Кричат, а когда фашисты пускают вперед танки, убегают…
Привезли орудия. Дуррути смеется:
— Через час начнем обстрел Кинто. А ты знаешь почему?
— Тебе знать, ты командир.
— Здесь дело не в стратегии. Сегодня утром я был в Пине. Маленький мальчик спрашивает меня: «Дуррути, почему фашисты в нас стреляют, а мы молчим?» Раз ребенок так говорит, значит, весь народ это думает. Вот я решил взять да обстрелять Кинто.
Он улыбается: ребенок.
Он начал строить армию. Вчера он отправил четырех дезертиров без штанов в Барселону. Он расстреливает бандитов и трусов. Когда на заседании военного совета кто-нибудь заводит разговор о «принципах», Дуррути в ярости стучит по столу револьвером:
— Здесь не спорят. Здесь воюют.
В Пине выходит газета «Фронт» — орган колонны Дуррути. Ее набирают и печатают под огнем. Дуррути диктует:
«Фашисты получили иностранные самолеты. Они хотят уничтожить испанский народ. Мы сражаемся за Испанию».
Рабочие завода Форда в Барселоне, сторонники «CNT»69 и сторонники «UGT»70, прислали бойцам колонны Дуррути грузовики. Я видел, как анархисты, эта древняя вольница Барселоны, обнимали комсомольцев. Они многому научились. Еще на стенах висят плакаты: «Организация антидисциплины», а газета Дуррути пишет: «Да здравствует дисциплина!»

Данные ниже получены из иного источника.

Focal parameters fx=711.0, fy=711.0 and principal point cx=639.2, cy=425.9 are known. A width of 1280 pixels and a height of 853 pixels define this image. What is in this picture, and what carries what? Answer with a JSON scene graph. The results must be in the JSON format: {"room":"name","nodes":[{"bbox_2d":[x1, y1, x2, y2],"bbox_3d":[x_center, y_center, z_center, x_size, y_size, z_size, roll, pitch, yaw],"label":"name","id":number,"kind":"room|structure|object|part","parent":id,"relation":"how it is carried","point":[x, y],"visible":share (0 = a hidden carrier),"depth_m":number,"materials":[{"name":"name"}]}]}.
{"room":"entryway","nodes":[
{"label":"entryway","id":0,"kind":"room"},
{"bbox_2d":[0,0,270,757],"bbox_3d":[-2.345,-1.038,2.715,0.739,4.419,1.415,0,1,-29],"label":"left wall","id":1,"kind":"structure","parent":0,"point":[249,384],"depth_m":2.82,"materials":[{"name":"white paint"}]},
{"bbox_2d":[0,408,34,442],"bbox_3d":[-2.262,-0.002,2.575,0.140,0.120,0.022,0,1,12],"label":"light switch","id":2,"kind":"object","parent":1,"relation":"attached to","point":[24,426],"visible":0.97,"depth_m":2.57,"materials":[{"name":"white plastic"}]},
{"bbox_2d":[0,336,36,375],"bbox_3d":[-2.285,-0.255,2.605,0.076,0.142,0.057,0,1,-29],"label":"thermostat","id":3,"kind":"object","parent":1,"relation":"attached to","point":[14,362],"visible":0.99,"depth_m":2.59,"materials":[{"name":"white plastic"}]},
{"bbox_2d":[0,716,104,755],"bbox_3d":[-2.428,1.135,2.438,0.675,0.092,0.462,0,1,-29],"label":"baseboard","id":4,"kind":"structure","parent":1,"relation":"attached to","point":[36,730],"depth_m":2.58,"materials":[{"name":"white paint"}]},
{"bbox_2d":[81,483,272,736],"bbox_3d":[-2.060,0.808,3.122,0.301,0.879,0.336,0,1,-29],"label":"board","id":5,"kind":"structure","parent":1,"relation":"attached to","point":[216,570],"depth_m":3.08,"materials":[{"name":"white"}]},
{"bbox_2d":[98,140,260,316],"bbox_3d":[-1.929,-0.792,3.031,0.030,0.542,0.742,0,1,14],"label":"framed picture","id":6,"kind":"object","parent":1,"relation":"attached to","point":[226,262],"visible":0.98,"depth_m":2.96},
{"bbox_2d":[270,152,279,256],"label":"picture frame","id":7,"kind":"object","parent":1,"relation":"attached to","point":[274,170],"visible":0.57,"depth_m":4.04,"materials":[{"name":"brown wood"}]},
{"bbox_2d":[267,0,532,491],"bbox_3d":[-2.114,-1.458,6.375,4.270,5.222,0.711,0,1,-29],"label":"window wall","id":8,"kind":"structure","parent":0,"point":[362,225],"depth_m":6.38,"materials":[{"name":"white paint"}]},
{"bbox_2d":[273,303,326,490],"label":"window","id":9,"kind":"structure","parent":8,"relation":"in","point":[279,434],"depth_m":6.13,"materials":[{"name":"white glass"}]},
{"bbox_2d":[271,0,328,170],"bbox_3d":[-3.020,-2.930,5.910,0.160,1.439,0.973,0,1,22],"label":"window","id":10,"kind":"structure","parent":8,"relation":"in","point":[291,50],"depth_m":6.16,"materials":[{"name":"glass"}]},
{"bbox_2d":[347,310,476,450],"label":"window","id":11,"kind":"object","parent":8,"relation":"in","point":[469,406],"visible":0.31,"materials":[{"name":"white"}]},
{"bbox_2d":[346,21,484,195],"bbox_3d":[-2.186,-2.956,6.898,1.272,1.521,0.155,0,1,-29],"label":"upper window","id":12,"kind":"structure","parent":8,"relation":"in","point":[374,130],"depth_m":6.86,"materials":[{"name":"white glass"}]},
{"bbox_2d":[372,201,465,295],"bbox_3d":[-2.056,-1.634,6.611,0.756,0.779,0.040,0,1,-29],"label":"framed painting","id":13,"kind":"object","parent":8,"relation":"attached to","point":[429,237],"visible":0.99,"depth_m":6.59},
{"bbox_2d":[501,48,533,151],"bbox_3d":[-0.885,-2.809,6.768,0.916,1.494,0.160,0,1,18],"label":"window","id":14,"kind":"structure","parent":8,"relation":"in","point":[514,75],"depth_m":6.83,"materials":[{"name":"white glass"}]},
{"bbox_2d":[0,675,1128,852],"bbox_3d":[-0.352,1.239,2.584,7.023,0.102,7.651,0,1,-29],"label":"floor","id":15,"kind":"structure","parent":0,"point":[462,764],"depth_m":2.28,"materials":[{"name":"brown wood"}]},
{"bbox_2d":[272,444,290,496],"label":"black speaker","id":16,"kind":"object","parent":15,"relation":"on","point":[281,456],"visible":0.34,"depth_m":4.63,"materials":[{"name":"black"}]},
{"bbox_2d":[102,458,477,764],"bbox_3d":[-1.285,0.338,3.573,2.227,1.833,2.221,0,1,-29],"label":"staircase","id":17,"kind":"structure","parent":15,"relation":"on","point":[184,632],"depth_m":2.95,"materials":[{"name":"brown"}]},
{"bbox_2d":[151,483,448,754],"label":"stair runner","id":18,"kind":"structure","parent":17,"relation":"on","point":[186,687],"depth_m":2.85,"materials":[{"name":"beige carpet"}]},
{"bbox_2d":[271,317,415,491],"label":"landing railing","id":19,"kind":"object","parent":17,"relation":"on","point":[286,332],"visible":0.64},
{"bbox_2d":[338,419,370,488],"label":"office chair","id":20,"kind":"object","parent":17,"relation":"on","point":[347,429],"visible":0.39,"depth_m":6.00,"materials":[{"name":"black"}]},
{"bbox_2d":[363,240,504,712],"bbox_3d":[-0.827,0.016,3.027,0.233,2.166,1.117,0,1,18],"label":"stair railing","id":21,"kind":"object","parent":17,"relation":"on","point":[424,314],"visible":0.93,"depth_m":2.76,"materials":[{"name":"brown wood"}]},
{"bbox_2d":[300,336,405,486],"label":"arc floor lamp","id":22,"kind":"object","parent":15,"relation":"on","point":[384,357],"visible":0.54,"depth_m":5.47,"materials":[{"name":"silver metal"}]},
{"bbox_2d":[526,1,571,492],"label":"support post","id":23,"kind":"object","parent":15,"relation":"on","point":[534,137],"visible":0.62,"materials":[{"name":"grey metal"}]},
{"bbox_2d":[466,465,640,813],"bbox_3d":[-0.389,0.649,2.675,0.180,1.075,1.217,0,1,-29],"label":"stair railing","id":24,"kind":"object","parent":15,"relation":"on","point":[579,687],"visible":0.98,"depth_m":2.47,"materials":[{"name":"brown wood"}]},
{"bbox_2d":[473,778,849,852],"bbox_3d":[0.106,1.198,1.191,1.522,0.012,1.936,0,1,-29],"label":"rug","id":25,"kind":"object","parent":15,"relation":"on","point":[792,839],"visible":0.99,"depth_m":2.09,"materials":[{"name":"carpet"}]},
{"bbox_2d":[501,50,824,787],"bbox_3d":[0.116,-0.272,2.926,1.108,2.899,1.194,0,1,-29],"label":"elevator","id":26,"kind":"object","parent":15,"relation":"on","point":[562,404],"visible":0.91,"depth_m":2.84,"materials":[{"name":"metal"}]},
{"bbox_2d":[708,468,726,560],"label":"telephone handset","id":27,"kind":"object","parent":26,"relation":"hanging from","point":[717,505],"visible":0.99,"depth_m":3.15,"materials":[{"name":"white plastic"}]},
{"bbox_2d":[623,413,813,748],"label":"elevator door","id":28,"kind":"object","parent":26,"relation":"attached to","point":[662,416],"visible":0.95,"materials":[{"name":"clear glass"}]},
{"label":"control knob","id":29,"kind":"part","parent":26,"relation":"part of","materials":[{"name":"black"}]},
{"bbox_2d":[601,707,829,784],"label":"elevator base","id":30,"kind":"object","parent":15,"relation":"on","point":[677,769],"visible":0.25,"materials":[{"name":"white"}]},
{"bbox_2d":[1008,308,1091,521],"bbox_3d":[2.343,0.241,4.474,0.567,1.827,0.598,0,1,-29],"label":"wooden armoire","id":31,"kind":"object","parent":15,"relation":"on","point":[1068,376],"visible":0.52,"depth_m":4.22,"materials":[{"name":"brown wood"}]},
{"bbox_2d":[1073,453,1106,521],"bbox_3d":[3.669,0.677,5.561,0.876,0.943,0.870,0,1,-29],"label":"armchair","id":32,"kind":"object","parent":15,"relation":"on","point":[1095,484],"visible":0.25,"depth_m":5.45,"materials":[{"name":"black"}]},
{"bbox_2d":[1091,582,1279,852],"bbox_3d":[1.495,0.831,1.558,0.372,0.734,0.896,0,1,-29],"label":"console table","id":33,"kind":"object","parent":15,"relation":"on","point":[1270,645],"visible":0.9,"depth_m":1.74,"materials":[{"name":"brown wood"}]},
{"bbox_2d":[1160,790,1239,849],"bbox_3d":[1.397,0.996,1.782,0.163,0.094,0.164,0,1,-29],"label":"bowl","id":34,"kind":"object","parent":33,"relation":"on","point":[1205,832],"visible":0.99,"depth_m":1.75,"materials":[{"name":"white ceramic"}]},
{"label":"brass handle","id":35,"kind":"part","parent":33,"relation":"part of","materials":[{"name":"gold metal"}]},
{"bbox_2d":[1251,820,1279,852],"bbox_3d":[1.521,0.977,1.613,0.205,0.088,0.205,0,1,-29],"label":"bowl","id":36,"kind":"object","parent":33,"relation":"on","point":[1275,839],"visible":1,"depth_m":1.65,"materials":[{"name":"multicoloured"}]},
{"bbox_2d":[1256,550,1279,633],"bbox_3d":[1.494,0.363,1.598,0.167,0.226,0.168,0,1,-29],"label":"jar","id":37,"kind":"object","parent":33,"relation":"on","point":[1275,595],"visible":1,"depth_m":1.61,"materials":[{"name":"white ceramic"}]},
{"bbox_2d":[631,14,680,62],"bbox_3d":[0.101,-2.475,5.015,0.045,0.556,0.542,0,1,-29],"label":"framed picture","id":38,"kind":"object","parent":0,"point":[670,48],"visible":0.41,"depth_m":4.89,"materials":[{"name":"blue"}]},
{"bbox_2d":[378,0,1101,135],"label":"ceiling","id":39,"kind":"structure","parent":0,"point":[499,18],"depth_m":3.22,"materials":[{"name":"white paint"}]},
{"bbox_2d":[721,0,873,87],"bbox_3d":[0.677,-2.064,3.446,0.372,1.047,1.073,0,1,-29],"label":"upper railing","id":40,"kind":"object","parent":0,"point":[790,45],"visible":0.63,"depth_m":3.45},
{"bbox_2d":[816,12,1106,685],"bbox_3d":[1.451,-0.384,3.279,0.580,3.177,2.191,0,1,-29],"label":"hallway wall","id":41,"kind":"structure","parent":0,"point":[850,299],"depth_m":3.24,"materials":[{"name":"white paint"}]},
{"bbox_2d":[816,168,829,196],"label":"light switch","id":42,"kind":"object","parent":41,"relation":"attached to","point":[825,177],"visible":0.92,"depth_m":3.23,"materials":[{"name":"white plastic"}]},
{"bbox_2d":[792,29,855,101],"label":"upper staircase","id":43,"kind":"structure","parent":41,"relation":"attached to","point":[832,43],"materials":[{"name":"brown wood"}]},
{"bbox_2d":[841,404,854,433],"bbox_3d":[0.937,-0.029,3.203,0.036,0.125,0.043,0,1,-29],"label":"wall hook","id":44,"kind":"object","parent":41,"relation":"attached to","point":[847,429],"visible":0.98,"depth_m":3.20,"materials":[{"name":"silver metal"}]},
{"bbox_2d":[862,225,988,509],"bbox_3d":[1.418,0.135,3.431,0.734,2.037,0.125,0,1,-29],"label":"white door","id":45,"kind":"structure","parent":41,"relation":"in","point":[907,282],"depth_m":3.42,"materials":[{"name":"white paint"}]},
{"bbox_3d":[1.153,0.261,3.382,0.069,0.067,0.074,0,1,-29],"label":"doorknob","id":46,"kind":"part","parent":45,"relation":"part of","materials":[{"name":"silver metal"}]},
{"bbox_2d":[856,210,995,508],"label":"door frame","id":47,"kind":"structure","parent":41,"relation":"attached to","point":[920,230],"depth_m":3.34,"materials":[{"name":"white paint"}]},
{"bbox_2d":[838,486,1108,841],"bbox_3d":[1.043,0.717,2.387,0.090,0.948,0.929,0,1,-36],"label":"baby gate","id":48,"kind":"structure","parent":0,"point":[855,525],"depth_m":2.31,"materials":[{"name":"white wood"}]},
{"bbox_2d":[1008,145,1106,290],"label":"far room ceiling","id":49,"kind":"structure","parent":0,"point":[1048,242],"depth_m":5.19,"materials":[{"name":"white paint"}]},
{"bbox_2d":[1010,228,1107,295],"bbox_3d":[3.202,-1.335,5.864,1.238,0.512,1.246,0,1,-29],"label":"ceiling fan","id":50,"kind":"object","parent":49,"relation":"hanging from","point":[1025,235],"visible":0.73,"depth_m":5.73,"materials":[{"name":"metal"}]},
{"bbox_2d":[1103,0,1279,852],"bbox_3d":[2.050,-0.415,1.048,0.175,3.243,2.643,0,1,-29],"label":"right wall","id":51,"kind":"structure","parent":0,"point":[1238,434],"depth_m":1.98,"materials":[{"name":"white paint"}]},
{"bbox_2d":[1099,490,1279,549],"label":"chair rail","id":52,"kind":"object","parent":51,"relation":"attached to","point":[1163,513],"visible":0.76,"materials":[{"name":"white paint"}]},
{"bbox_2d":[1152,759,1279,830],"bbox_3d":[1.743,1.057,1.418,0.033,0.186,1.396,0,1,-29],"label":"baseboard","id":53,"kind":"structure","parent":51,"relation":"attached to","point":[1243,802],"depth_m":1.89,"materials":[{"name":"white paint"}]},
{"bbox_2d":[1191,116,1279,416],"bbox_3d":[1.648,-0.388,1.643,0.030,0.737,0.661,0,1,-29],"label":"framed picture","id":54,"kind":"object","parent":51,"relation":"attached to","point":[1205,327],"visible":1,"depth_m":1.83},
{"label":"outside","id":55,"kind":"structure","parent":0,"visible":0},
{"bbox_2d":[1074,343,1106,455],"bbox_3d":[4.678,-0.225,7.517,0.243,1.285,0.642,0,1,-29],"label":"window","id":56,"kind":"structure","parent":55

Дуррути подошел к телефону. Ему сообщили о бомбардировке Сьетамо: две немецкие эскадрильи. Волнуясь, он говорит:
— Мы должны создать настоящую армию, не то мы погибнем.
В его штабе десяток иностранных анархистов. Они слетелись, как бабочки на огонь, в эту лачугу, где одна пишущая машинка среди мешков с песком. Один прервал Дуррути:
— Однако мы сохраним принцип партизанщины…
Дуррути рассвирепел:
— Вздор! Если нужно, мы объявим мобилизацию/ Мы введем железную дисциплину. Мы от всего откажемся, только не от победы.
По шоссе медленно, без фар, ползут грузовики.